**EXTRAIT SOURCE:**
-=-=-

J’ai écrit à maintes reprises aux responsables des forces de sécurité pour leur demander d’agir contre la montée du terrorisme des colons, mais en vain. Rien n’a été fait pour mettre fin à ces pogroms et dissuader les colons terroristes. Sous le régime d’occupation, les victimes palestiniennes ne peuvent se défendre ni obtenir justice par elles-mêmes. Il incombe à la puissance occupante de défendre les civils, mais Israël permet aux colons de piller et de commettre des pogroms, précisément parce qu’ils nuisent aux Palestiniens.

L’objectif d’Israël, en tant qu’occupant illégal, est de voler la terre et les moyens de subsistance des Palestiniens, de briser leur moral et de les plonger dans le désespoir. Depuis le 7 octobre, le terrorisme des colons a entraîné le déplacement de milliers de Palestiniens, de communautés entières qui ont fui leurs maisons, dans ce qui constitue une vaste campagne de nettoyage ethnique.

« Le peuple juif possède le droit exclusif et inaliénable sur l’ensemble du territoire d’Israël, « Eretz Yisrael », et le gouvernement développera des colonies dans toutes ses parties, y compris en Judée et en Samarie », peut-on lire dans le premier point de l’accord de coalition formalisé fin 2022. « Eretz Yisrael » n’est pas seulement le terme biblique désignant la vaste zone de territoire qu’Israël occupe illégalement, il envisage également la dissolution de toute perspective d’un État palestinien. « Eretz Yisrael » est un code politique qui signale que partout où l’État d’Israël exercera sa souveraineté, par la force, la souveraineté du peuple palestinien diminuera.

-=-=-

**ACTIVITÉ 1:** Recopiez à l'identique les lignes de données, depuis la ligne contenant « Which range on » jusqu'à la dernière ligne incluse.

**MATÉRIEL D'ÉTUDE:**
-=-=-

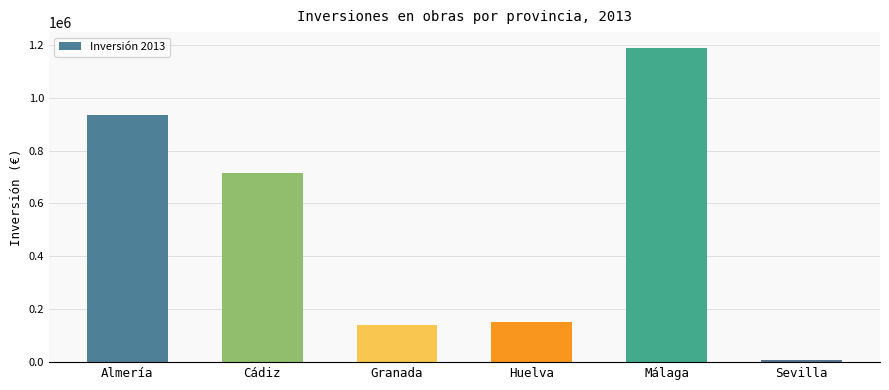

Are the bars grouped side by side (vs. stacked)?

No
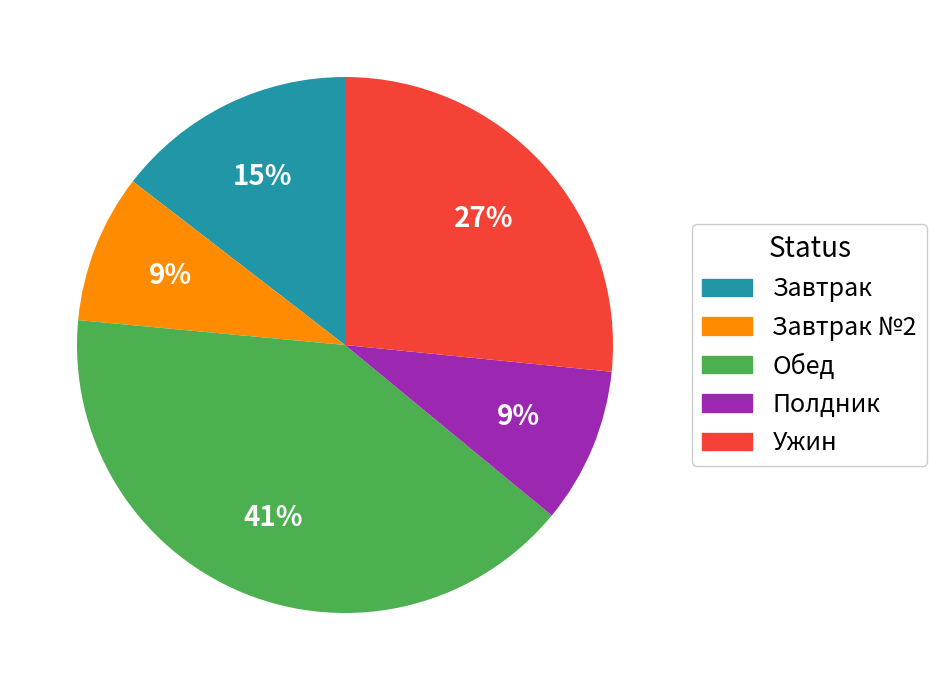

What percentage is the Завтрак slice, to the nearest percent?

15%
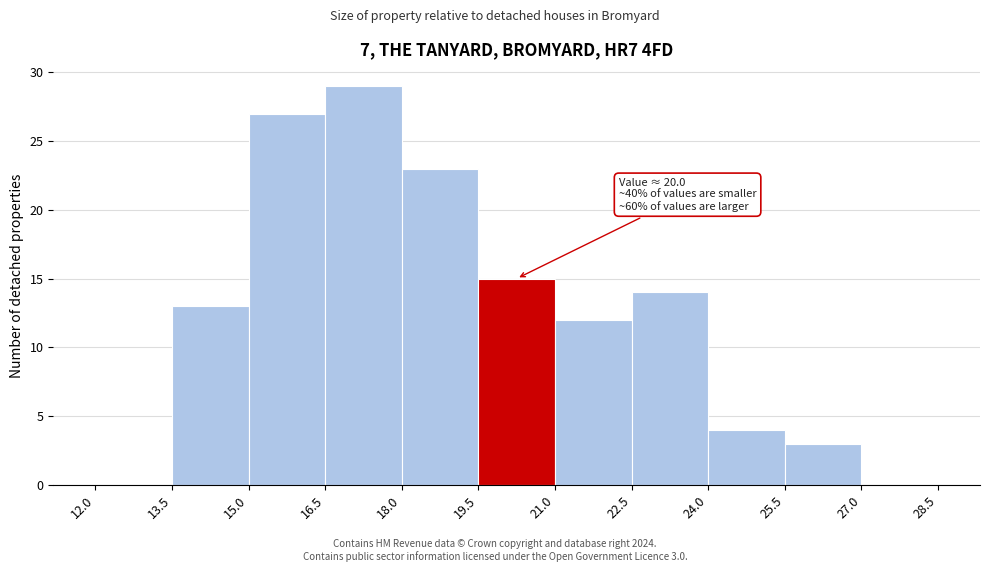

Which range on the x-axis has the tallest bar?

16.5 to 18.0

-=-=-

**ACTIVITÉ 2:** Prolongez le texte sur le terrorisme des colons israéliens à partir de sa dernière phrase.

**RÉSULTAT ATTENDU 1:**
Which range on the x-axis has the tallest bar?

16.5 to 18.0

**RÉSULTAT ATTENDU 2:**
C’était là le plan politique génocidaire qui devait se poursuivre en tirant parti de l’horrible massacre du 7 octobre. En juillet 2024, dix mois après le début du carnage, la Knesset a voté en faveur d’une déclaration encore plus sévère : « La Knesset d’Israël s’oppose fermement à la création d’un État palestinien à l’ouest du Jourdain ». Aucun législateur sioniste, même issu du soi-disant Parti travailliste, ne s’est opposé à cette déclaration. Seuls les membres de la Knesset du Parti communiste et les élus des citoyens palestiniens d’Israël s’y sont opposés. À ce titre, j’étais le seul parlementaire juif à le faire.

Le fondement historique de cette idéologie génocidaire

Si vous souhaitez comprendre le fondement historique de cette idéologie génocidaire, rappelez-vous comment Netanyahou a été cité par l’historien britannique Max Hastings. Au cours du premier mandat de Netanyahou, Hastings l’a entendu discuter de l’avenir de la Palestine et d’Israël : « Lors de la prochaine guerre, si nous faisons les choses correctement, nous aurons la possibilité de chasser tous les Arabes », a déclaré Netanyahou lors d’un dîner décontracté à Jérusalem.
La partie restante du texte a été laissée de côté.